■ Your instructions
Could you filter the records below down to the lines that include the word "github"?

[Saved entries]
============================================================

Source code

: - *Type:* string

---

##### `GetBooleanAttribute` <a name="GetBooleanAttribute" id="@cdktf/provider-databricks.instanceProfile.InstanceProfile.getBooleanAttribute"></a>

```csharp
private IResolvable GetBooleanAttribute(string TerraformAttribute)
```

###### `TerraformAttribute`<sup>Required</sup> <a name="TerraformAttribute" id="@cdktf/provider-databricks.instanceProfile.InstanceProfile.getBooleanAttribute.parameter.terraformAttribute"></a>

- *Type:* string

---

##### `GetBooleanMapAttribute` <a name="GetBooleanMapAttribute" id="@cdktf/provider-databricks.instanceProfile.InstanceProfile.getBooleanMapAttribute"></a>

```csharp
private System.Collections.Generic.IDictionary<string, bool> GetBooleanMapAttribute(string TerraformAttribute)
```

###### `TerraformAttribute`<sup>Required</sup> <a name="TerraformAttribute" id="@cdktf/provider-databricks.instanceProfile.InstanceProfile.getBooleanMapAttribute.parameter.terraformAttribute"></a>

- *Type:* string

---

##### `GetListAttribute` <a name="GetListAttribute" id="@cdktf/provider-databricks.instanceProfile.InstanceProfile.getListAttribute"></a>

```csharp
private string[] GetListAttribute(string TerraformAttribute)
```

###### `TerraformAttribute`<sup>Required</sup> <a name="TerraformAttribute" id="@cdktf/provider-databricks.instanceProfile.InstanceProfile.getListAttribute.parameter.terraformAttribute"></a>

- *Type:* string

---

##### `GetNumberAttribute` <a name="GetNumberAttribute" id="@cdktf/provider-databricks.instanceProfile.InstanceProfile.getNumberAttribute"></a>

============================================================

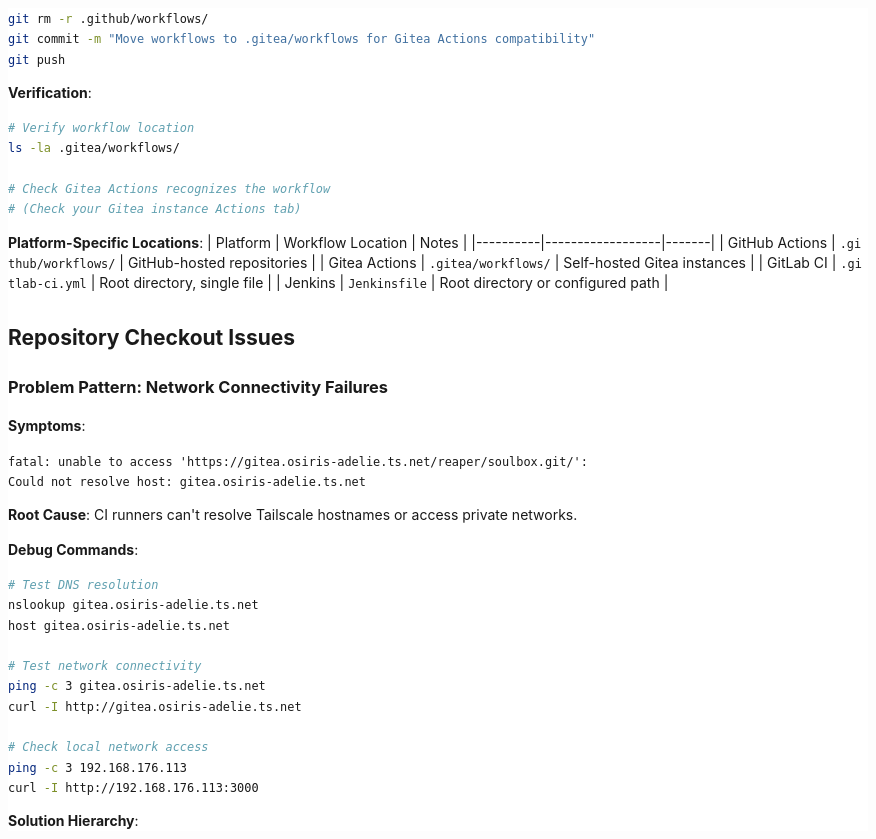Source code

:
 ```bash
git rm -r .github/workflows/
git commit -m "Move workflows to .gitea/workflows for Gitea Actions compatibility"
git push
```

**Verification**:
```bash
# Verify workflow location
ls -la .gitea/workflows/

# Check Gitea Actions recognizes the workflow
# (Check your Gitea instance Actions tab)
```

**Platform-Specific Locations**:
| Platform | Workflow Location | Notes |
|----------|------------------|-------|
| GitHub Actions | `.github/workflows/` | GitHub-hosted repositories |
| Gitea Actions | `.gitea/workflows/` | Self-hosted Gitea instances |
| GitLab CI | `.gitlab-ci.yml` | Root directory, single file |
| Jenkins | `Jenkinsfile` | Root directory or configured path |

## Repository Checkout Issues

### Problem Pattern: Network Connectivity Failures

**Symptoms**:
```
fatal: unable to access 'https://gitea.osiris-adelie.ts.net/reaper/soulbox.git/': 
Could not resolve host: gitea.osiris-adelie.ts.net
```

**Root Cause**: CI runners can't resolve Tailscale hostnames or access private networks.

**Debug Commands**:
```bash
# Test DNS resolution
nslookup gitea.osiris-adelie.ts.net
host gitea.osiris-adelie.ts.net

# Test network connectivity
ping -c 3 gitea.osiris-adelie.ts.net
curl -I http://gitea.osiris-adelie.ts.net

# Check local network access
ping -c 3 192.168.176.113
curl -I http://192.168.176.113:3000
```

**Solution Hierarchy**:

============================================================

■ Result
git rm -r .github/workflows/
| GitHub Actions | `.github/workflows/` | GitHub-hosted repositories |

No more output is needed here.